The second story is that of Moses bringing the Israelites before God in the wilderness. In order for them to even come near to God (and at that not very near), they must prepare. Moses is required to sanctify them. They must wash their clothes, and abstain from women. They must purify themselves. In the New Testament, we see the Apostles fasting and praying prior to great undertakings, just like the Israelites.

Mother Xenia says the following: “Arguing and judging come from pride, and pride immediately cuts us off from remembrance of and communion with God. St. Silouan said, ‘A cloud blows over and hides the sun, making everything dark. In the same way, one prideful thought causes the soul to lose grace, and she is left in darkness. But, equally, a single impulse of humility—and grace returns. This I have experienced and proved in myself.’” The Church has always taught that the ascetical practices of prayer, and fasting help us to learn humility and to not allow pride and our desires to rule our lives. The purpose, then, of these practices is to allow us to draw nearer to God. It is only then that we can hear that still, small voice.

The Church has also directed us to seek the counsel of a spiritual father, someone who has spent much time growing closer to God. The reason for that is all of what is stated above. These individuals have humbled themselves (one has to go find a spiritual father, they don’t advertise, that’s why St. Theophan was known as the recluse), and by that humility, they allow themselves to hear that still, small voice. Thankfully such people exist, to help keep us from the delusion of our pride.
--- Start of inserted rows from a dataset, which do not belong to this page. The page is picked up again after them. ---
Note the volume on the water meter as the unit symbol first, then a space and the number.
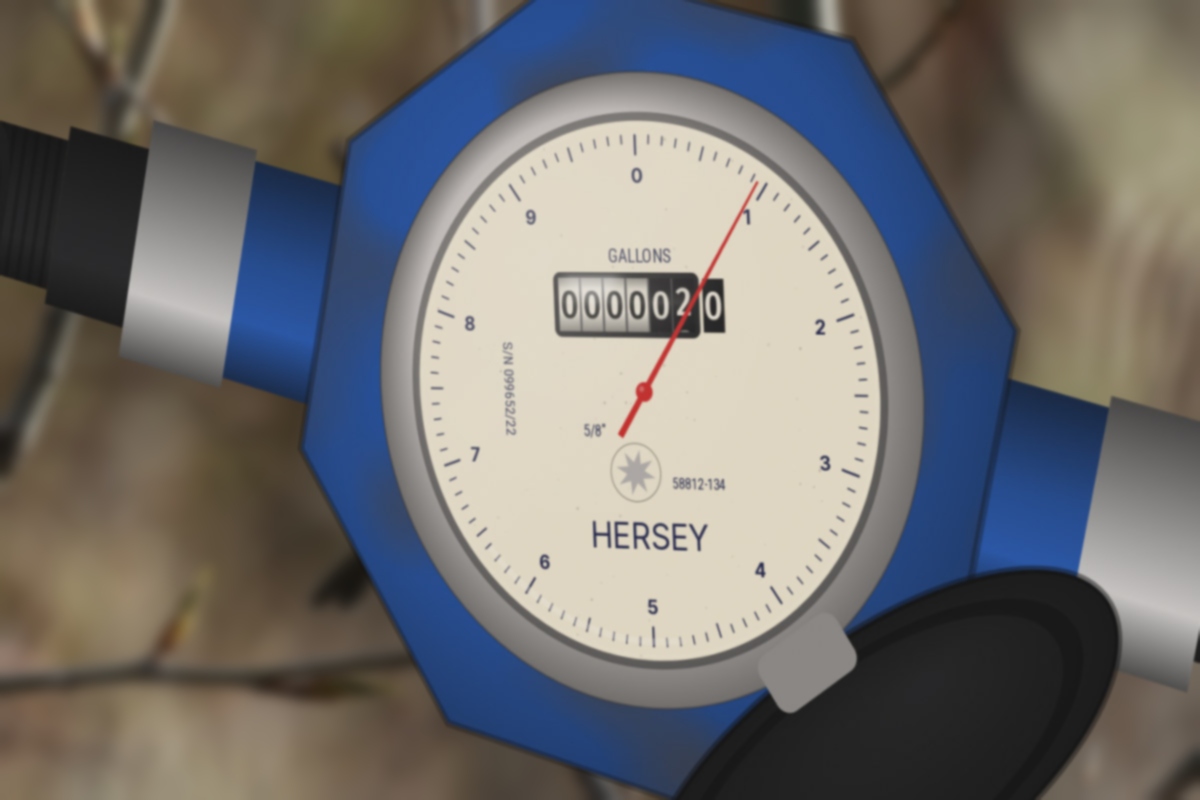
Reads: gal 20.9
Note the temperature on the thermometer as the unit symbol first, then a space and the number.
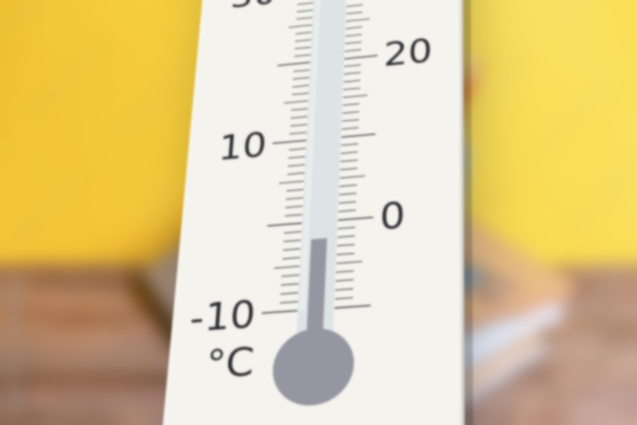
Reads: °C -2
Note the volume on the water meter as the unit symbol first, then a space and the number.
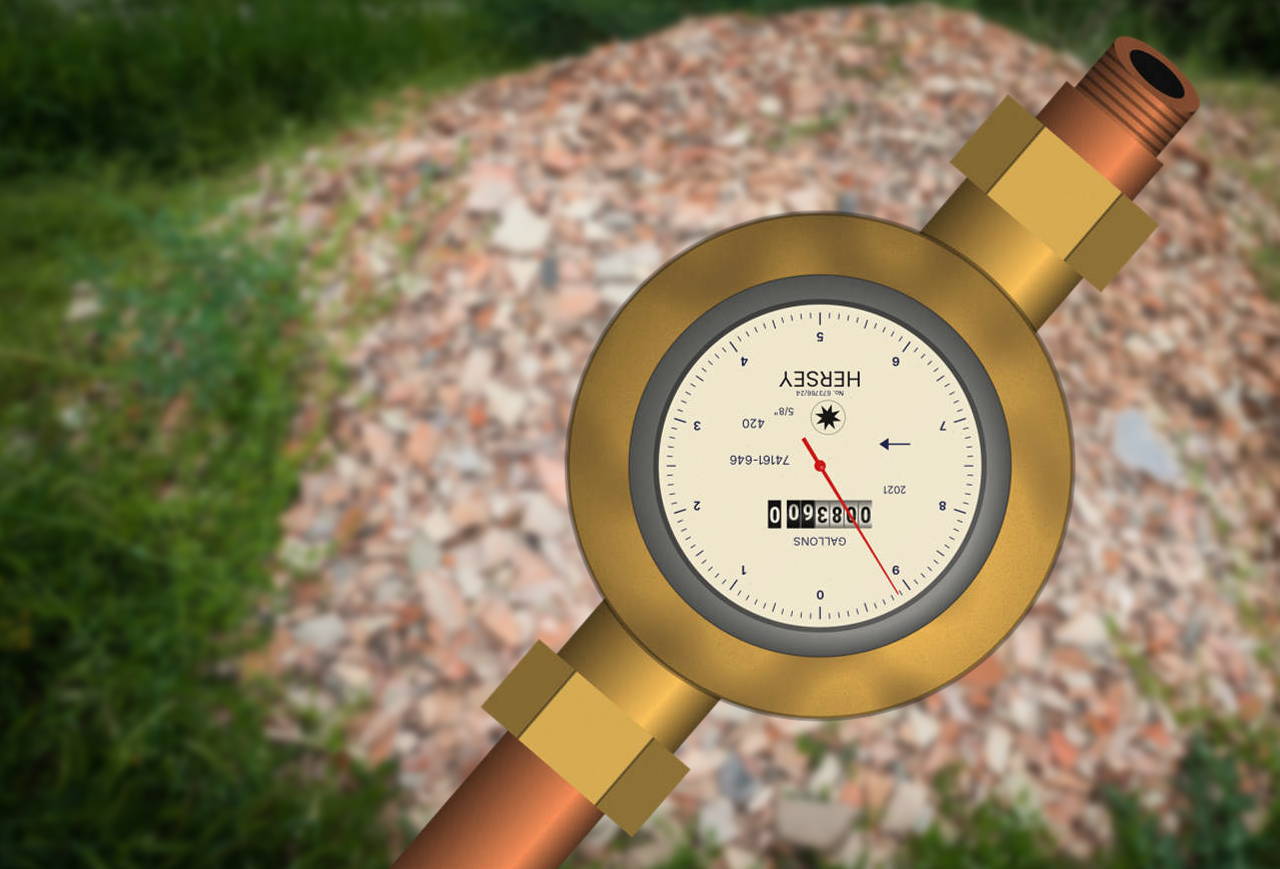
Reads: gal 83599.1
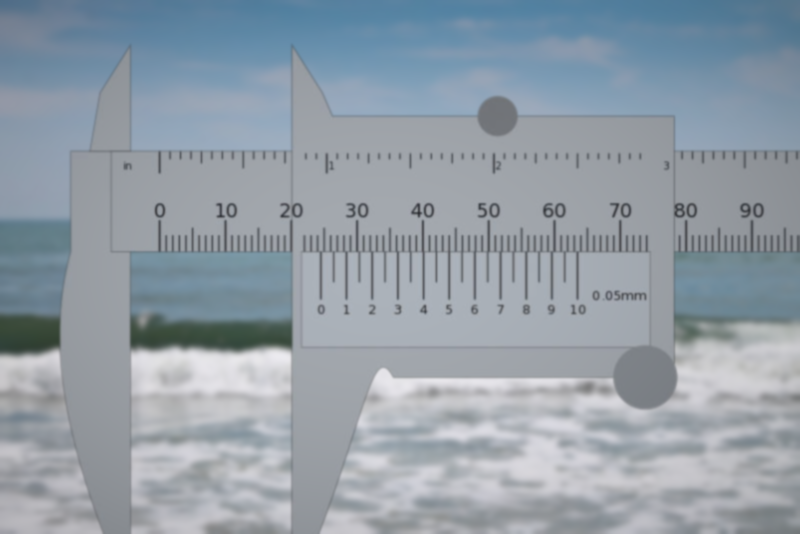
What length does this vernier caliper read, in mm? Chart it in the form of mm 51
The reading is mm 24.5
This is a great wake up call for me.

The False Prophet

I, like many of my friends and fellow Orthodox, had mixed reactions to Harold Camping and his prediction about the impending rapture. We were amused that anyone would be so bold as to claim that which is not to be known, we joined in the myriad jokes after the prediction failed, and we were all saddened by the heart break of those who followed this man. Tragically, as we all imagined would happen, there has already been reported one suicide related to this man.
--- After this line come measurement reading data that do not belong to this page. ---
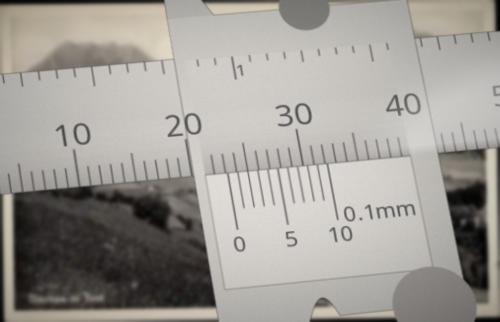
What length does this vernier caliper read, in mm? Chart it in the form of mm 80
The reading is mm 23.2
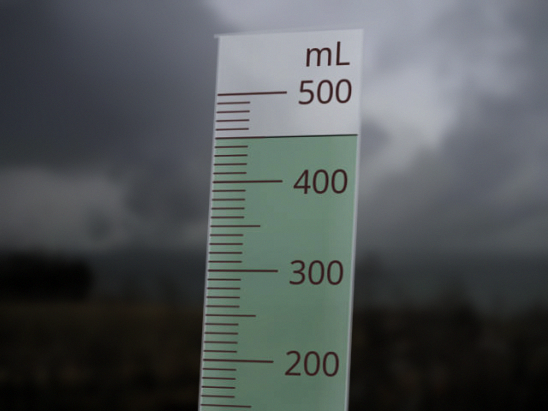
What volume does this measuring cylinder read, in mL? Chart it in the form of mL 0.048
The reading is mL 450
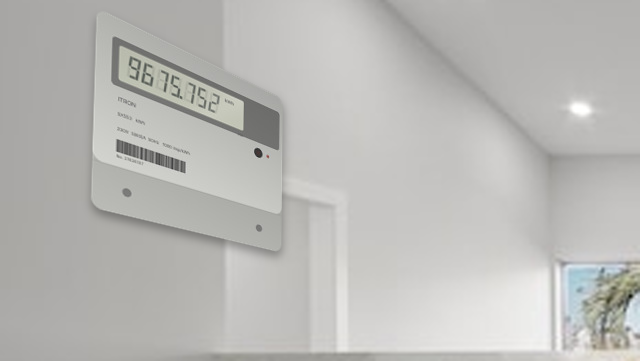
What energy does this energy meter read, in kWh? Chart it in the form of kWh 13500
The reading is kWh 9675.752
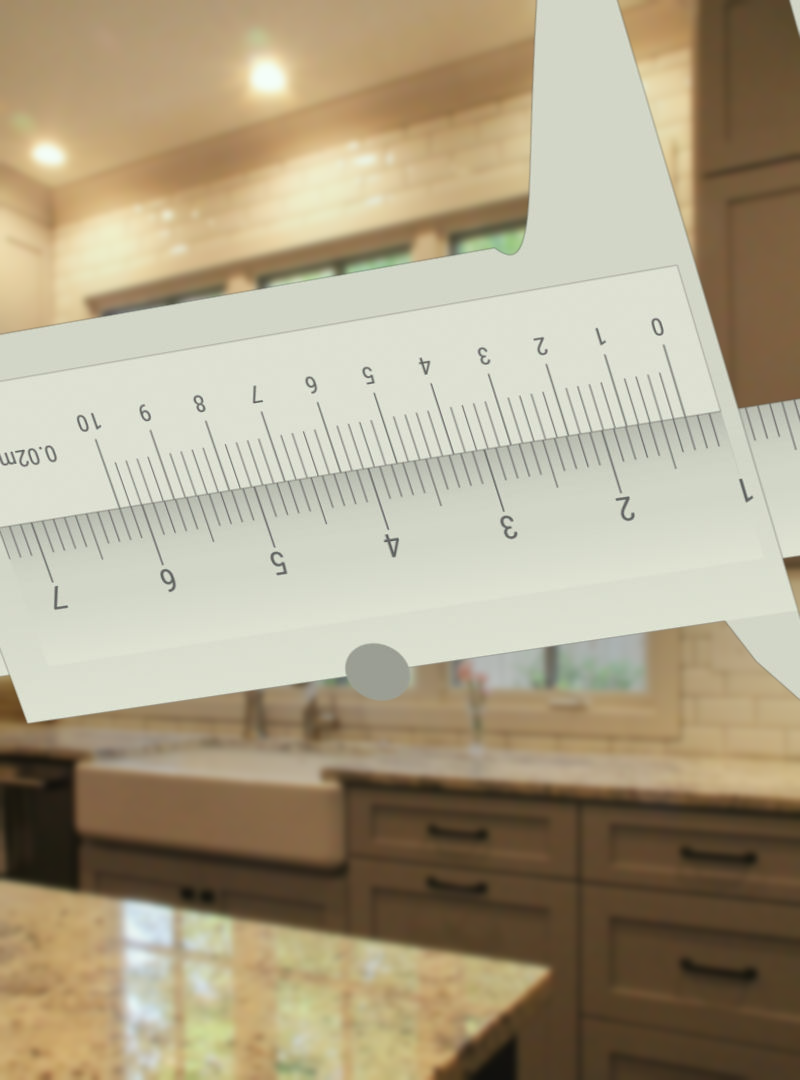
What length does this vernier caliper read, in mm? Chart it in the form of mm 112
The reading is mm 13.0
I find myself wondering why this man and his prediction captured this Orthodox Christian’s attention so much, as well as that of others. I know that one story that really struck me was that of the people who had basically given up their life savings due to this man’s teachings. Is that really what was most important, though? Or, does it reflect my still worldly mindedness. As an Orthodox, we have a fairly narrow definition of what the true faith is, and thus followers of other faiths are, to some degree or another, following false prophets. Yes, Harold Camping is a false prophet, but so are John Calvin, Thomas Aquinas, Martin Luther, Rick Warren, and Joel Osteen. However, these other people won’t lead one to bankruptcy. Looking at Rick Warren and Joel Osteen, one imagines quite the opposite to be the case. I don’t mean this offend my many dear friends of different faiths – most of whom are sincere and loving people – more so than I have ever been. However, these other prophets are laying out a path that is different than the path to salvation that our Lord established with His Church. How much more dangerous is that than simply losing your money? As a result, do I pray as I should for all of my friends? Do I try to follow the teachings myself, and follow the path with the urgency that I should?
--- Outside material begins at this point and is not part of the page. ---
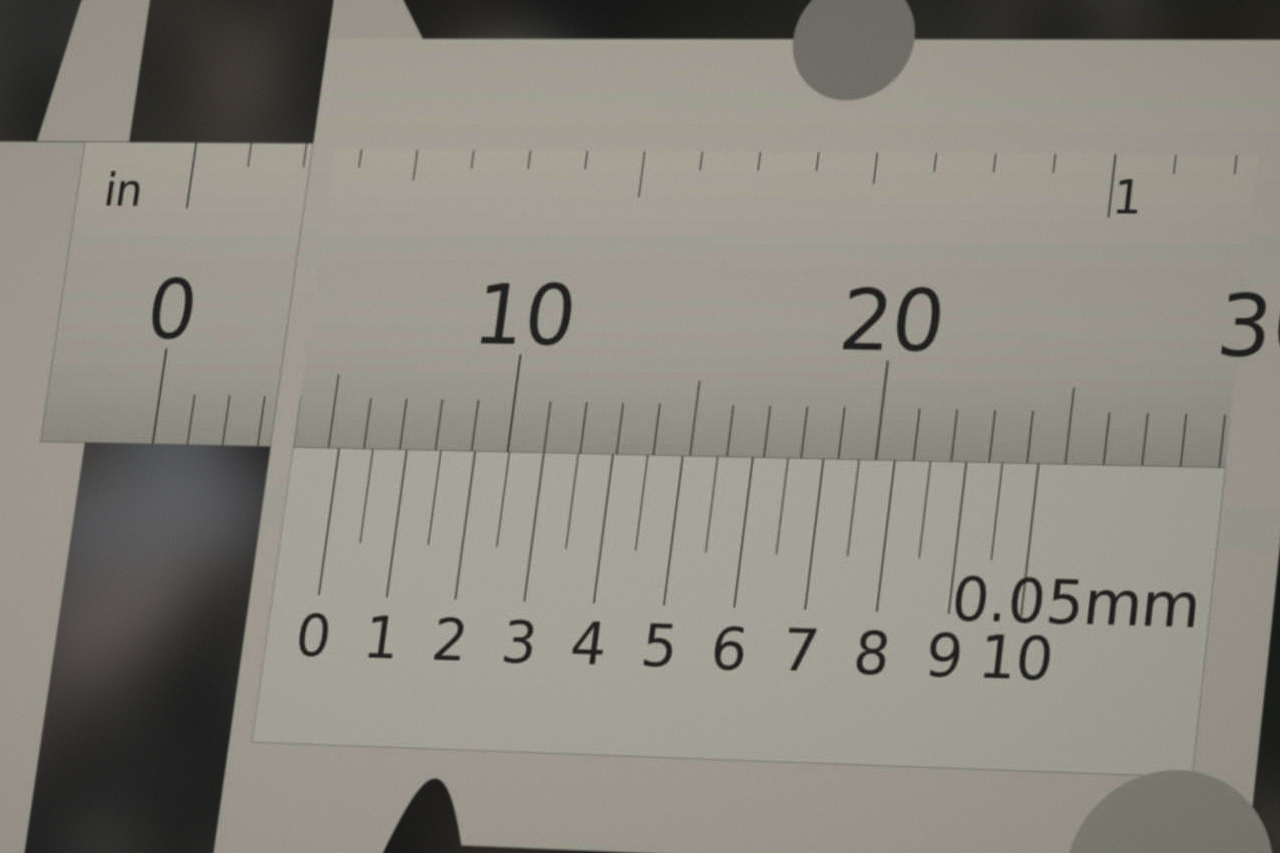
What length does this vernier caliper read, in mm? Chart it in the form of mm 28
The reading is mm 5.30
I take this event, and my reaction, as a stark warning to myself that my priorities are still not aligned correctly. Thankfully, the end has not come yet, for I am afraid I am like the servant who shall be found heedless:

Behold, the Bridegroom comes at midnight,

And blessed is that servant whom He shall find watching,

And again, unworthy is the servant whom He shall find heedless.

Beware, therefore, O my soul, do not be weighed down with sleep,

Lest you be given up to death, and lest you be shut out of the Kingdom.

But rouse yourself crying: Holy, Holy, Holy, art Thou, O our God,

Through the Theotokos have mercy on us.